Renisha mengacak rambutnya frustrasi. Bisa-bisanya ia kalah dengan anak kecil. "Oke, oke, gue kasih seratus ribu!" Renisha mengambil uang dari dalam dompetnya dan menaruhnya ke tangan Nathan dengan gerakan kasar. "Puas lo? Awas aja kalo dia masih bisa nemuin gue. Gue bakal putus koneksi wifi selama setahun!"
"Siap sobat!" Nathan memberikan sikap hormat ala tentara. "Rahasiamu aman di tanganku!"
Kemudian, dengan muka songongnya, Nathan menutup pintu kasar.
Renisha membanting tubuhnga ke atas kasur. Ah, sialan. Kenapa anak DPR manja itu ke rumah Renisha, sih?

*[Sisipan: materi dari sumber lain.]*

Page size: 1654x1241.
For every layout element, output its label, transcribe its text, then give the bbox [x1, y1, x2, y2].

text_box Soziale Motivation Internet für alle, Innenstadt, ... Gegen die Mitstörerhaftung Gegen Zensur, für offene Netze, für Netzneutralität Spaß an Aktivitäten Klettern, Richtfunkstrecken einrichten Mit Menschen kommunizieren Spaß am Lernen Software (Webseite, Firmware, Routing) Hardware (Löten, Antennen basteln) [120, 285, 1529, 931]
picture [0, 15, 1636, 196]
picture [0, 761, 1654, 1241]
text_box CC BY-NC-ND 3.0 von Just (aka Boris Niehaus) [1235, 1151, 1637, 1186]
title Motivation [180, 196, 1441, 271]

Mau cari gara-gara, ya? Dia pikir setelah bercerai dengan istrinya, Renisha akan mau menerimanya, begitu? Sekali pengecut ya tetap pengecut! Melihat mukanya saja Renisha tidak sudi. Dia salah jika berpikir bahwa Renisha adalah cewek murahan yang bisa diambil begitu saja setelah dicampakkan.